J’ai vu ce buste d’ivoire[1] mon cher ami : le buste est long, et les bras sont coupés. Il y a une draperie à l’antique sur un justaucorps : on a coiffé le visage d’une perruque à trois marteaux, et par-dessus la perruque, d’un bonnet qui a l’air d’un casque de dragon. Cela est tout à fait dans le grand goût et dans le costume. J’espère que ces pauvres sauvages, étant conduits, feront quelque chose de plus honnête.

Il y a un polisson de libraire à Paris, nommé Guillyn[2], qui demeure quai des Augustins. Je vous supplie de vouloir bien ordonner à Merlin de fournir un des six exemplaires complets à ce Guillyn, en fourrant Jeanne d’Arc, que Panckoucke doit fournir. Voici un petit mémorandum pour ce Guillyn, que votre protégé Merlin lui donnera.

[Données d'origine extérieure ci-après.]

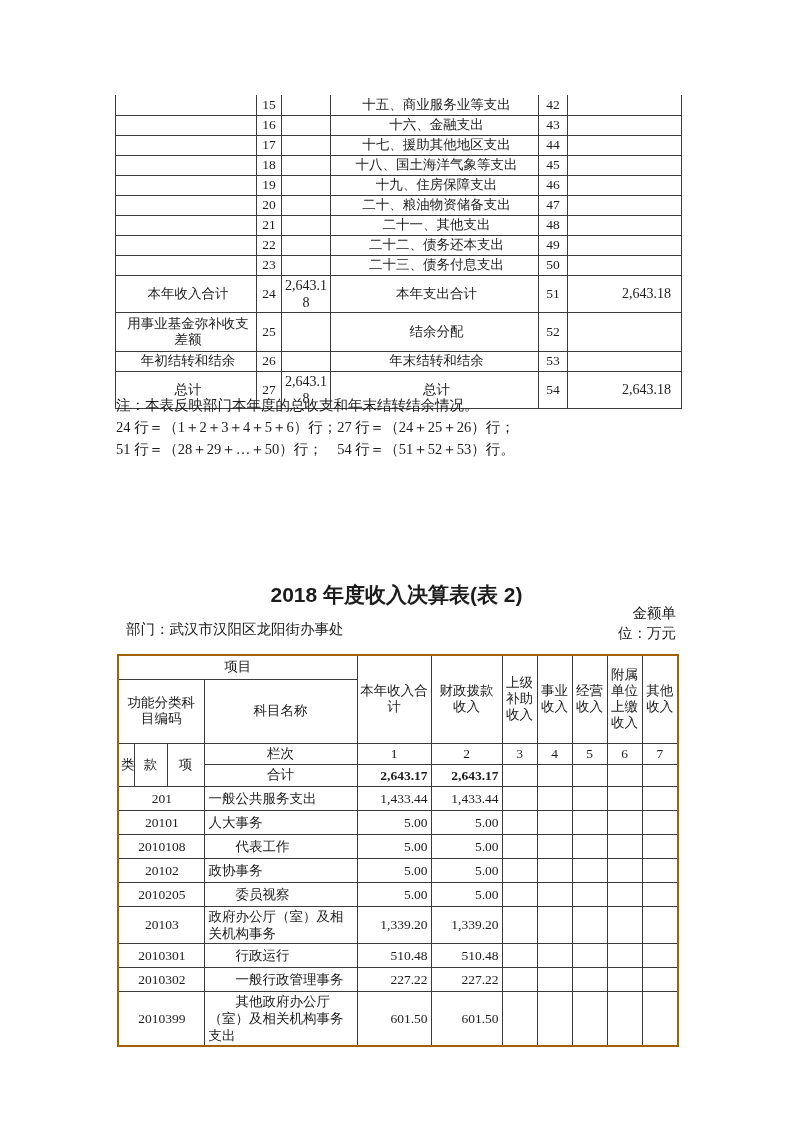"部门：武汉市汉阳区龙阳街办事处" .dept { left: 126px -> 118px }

J’ai une cruelle fluxion de poitrine : je ne peux ni parler, ni dormir, ni dicter, ni voir, ni entendre. Voilà un plaisant buste à sculpter ! Portez-vous bien, mon cher frère, et, soit que je vive, soit que je meure, écr. l’inf…


6250. — À M. LULLIN[3],
conseiller et secrétaire d’état de genève.
À Ferney, 30 janvier[4].

Monsieur, parmi les sottises dont ce monde est rempli, c’est une sottise fort indifférente au public qu’on ait dit que j’avais engagé le conseil de Genève à condamner les livres du sieur Jean-Jacques Rousseau et à décréter sa personne ; mais vous savez que c’est par cette calomnie qu’ont commencé vos divisions. Vous poursuivîtes le citoyen qui, étant abusé par un bruit ridicule, s’éleva le premier contre votre jugement, et qui écrivit que

  1. Ce buste de Voltaire avait été exécuté par un ouvrier du sieur Claude ; Voltaire en reparle dans sa lettre du 21 mai, n° 6346.
  2. Pierre Guillyn, né à Nemours, reçu libraire à Paris le 10 janvier 1742, mort à Montlhéry le 9 juin 1781.
  3. Michel Lullin de Châteauvieux, né en 1695, plusieurs fois premier syndic, mort en 1781.
  4. Cette lettre est, dans Beuchot, à la date du 5 juillet 1766. M. Desnoiresterres (Voltaire et J.-J. Rousseau, page 357, note 1) affirme avoir constaté celle du 30 janvier sur l’autographe, qui est aux archives de Genève.